---- Records provided

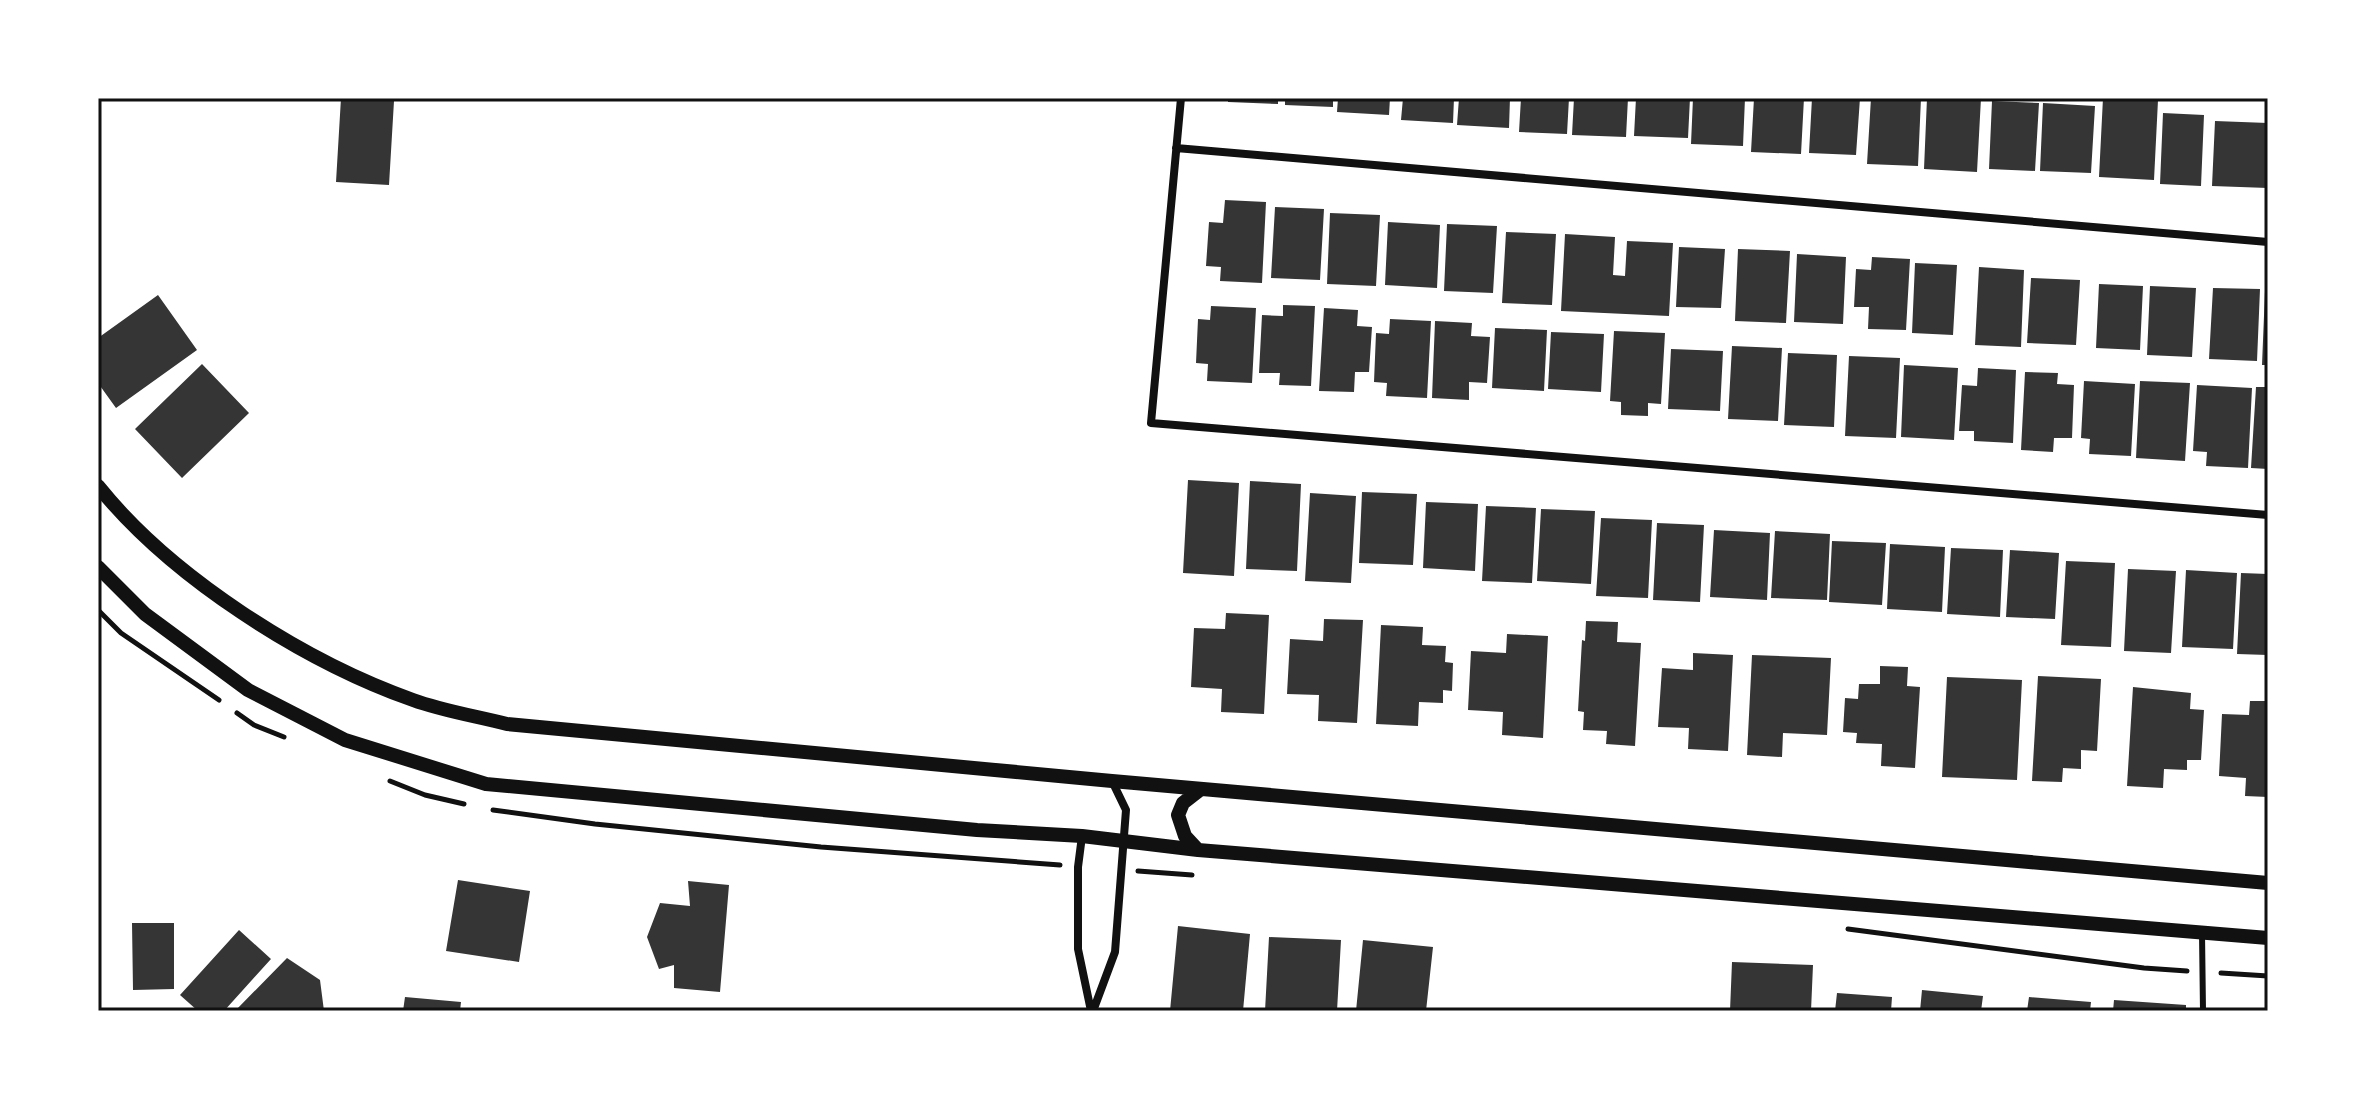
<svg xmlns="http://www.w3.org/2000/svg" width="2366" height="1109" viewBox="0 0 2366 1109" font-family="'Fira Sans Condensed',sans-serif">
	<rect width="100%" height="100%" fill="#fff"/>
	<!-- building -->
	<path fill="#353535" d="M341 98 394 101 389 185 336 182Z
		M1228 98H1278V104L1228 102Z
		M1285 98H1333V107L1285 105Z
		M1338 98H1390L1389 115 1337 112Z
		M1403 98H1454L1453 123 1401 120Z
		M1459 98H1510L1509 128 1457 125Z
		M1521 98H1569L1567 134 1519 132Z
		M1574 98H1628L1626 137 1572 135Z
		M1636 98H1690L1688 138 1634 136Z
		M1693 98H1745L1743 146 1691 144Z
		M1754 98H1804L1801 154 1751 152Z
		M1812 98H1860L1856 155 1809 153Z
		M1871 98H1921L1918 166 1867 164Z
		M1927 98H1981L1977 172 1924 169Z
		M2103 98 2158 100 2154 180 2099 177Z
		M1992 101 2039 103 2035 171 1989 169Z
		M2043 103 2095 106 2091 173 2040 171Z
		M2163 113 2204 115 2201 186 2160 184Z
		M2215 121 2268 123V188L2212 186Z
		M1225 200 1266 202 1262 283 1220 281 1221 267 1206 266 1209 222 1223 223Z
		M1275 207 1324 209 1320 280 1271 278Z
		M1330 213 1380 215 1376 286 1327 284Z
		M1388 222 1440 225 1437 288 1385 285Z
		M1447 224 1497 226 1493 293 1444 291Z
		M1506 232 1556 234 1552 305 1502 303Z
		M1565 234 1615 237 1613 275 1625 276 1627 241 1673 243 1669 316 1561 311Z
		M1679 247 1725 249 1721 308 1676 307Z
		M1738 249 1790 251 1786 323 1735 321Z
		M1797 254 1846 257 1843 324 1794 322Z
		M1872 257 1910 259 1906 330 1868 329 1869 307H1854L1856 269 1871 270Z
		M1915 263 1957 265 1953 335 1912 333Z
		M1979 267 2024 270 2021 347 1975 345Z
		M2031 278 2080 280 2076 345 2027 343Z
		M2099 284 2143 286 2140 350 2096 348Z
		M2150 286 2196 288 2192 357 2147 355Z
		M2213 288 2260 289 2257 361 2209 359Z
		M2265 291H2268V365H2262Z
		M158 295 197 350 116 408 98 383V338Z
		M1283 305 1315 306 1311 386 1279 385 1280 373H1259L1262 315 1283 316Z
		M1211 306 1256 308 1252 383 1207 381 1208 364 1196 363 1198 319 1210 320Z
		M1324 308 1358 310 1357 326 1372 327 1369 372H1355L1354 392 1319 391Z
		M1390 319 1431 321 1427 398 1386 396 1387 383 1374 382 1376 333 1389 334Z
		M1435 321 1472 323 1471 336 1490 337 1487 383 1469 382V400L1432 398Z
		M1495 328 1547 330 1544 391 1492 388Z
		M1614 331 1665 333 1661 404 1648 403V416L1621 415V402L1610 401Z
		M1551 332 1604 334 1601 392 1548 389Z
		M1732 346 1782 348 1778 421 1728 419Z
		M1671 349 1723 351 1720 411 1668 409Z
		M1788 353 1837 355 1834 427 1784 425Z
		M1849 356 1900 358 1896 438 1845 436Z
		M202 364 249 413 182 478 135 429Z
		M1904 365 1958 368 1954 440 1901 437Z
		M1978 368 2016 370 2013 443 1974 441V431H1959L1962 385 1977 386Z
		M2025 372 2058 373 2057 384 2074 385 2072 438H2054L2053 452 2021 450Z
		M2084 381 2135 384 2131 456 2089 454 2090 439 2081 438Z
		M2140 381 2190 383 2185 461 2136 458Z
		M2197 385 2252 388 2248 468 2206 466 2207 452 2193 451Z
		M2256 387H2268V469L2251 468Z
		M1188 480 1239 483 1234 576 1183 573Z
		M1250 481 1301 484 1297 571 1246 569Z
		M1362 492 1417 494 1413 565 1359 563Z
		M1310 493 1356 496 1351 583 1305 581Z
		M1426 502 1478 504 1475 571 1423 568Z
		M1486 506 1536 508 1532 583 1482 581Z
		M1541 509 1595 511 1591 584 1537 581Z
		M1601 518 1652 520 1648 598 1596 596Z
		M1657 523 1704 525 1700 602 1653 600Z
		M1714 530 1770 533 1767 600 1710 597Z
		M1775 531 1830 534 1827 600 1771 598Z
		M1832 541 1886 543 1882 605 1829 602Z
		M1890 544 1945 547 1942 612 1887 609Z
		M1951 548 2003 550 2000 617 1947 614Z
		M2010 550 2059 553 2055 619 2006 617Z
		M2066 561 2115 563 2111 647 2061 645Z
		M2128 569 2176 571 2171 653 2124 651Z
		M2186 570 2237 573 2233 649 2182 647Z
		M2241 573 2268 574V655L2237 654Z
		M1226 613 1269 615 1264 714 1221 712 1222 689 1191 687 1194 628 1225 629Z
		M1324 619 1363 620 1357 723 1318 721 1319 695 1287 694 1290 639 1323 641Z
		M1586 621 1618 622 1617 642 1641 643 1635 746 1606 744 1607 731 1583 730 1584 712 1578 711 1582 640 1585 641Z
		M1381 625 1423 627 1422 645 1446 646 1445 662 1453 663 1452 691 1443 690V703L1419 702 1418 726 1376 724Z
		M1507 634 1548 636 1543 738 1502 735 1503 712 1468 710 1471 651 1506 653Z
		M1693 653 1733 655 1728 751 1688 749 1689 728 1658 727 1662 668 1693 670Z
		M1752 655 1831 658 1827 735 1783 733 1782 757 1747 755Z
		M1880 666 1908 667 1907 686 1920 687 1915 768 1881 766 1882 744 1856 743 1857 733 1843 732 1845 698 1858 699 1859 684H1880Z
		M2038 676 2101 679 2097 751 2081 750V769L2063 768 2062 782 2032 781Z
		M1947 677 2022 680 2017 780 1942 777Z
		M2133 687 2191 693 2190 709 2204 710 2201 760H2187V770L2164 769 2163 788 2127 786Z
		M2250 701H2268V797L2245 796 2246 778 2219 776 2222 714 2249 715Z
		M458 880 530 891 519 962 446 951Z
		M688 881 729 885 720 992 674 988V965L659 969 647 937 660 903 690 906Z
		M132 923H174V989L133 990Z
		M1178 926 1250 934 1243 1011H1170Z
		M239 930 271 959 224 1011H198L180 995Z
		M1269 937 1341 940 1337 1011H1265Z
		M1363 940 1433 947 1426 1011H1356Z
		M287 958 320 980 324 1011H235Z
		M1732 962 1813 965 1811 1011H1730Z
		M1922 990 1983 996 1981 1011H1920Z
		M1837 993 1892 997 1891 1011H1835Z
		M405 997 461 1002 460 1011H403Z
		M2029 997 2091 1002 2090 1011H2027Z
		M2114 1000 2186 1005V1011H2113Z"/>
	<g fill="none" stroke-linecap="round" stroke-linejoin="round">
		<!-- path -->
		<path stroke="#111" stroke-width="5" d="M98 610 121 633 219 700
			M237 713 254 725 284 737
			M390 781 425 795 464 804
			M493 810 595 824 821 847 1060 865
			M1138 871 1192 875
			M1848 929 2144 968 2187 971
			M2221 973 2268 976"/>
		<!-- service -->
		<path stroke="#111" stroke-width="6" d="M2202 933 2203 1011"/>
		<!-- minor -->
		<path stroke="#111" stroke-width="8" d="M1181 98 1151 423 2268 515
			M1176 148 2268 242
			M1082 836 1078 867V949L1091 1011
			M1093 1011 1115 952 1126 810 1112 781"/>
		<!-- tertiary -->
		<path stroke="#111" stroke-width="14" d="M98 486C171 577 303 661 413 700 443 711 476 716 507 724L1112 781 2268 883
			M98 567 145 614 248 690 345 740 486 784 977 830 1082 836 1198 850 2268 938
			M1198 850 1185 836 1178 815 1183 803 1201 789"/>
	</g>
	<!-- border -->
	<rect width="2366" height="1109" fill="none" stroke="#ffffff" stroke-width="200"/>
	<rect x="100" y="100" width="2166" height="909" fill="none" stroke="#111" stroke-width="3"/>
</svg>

--------

The problem
Within the listing above, extract exactly the lines from the line with "M2213 288 2260 289 2257 361 2209 359Z" to the line with "M1226 613 1269", the two named lines included, and no others.

Finished task
		M2213 288 2260 289 2257 361 2209 359Z
		M2265 291H2268V365H2262Z
		M158 295 197 350 116 408 98 383V338Z
		M1283 305 1315 306 1311 386 1279 385 1280 373H1259L1262 315 1283 316Z
		M1211 306 1256 308 1252 383 1207 381 1208 364 1196 363 1198 319 1210 320Z
		M1324 308 1358 310 1357 326 1372 327 1369 372H1355L1354 392 1319 391Z
		M1390 319 1431 321 1427 398 1386 396 1387 383 1374 382 1376 333 1389 334Z
		M1435 321 1472 323 1471 336 1490 337 1487 383 1469 382V400L1432 398Z
		M1495 328 1547 330 1544 391 1492 388Z
		M1614 331 1665 333 1661 404 1648 403V416L1621 415V402L1610 401Z
		M1551 332 1604 334 1601 392 1548 389Z
		M1732 346 1782 348 1778 421 1728 419Z
		M1671 349 1723 351 1720 411 1668 409Z
		M1788 353 1837 355 1834 427 1784 425Z
		M1849 356 1900 358 1896 438 1845 436Z
		M202 364 249 413 182 478 135 429Z
		M1904 365 1958 368 1954 440 1901 437Z
		M1978 368 2016 370 2013 443 1974 441V431H1959L1962 385 1977 386Z
		M2025 372 2058 373 2057 384 2074 385 2072 438H2054L2053 452 2021 450Z
		M2084 381 2135 384 2131 456 2089 454 2090 439 2081 438Z
		M2140 381 2190 383 2185 461 2136 458Z
		M2197 385 2252 388 2248 468 2206 466 2207 452 2193 451Z
		M2256 387H2268V469L2251 468Z
		M1188 480 1239 483 1234 576 1183 573Z
		M1250 481 1301 484 1297 571 1246 569Z
		M1362 492 1417 494 1413 565 1359 563Z
		M1310 493 1356 496 1351 583 1305 581Z
		M1426 502 1478 504 1475 571 1423 568Z
		M1486 506 1536 508 1532 583 1482 581Z
		M1541 509 1595 511 1591 584 1537 581Z
		M1601 518 1652 520 1648 598 1596 596Z
		M1657 523 1704 525 1700 602 1653 600Z
		M1714 530 1770 533 1767 600 1710 597Z
		M1775 531 1830 534 1827 600 1771 598Z
		M1832 541 1886 543 1882 605 1829 602Z
		M1890 544 1945 547 1942 612 1887 609Z
		M1951 548 2003 550 2000 617 1947 614Z
		M2010 550 2059 553 2055 619 2006 617Z
		M2066 561 2115 563 2111 647 2061 645Z
		M2128 569 2176 571 2171 653 2124 651Z
		M2186 570 2237 573 2233 649 2182 647Z
		M2241 573 2268 574V655L2237 654Z
		M1226 613 1269 615 1264 714 1221 712 1222 689 1191 687 1194 628 1225 629Z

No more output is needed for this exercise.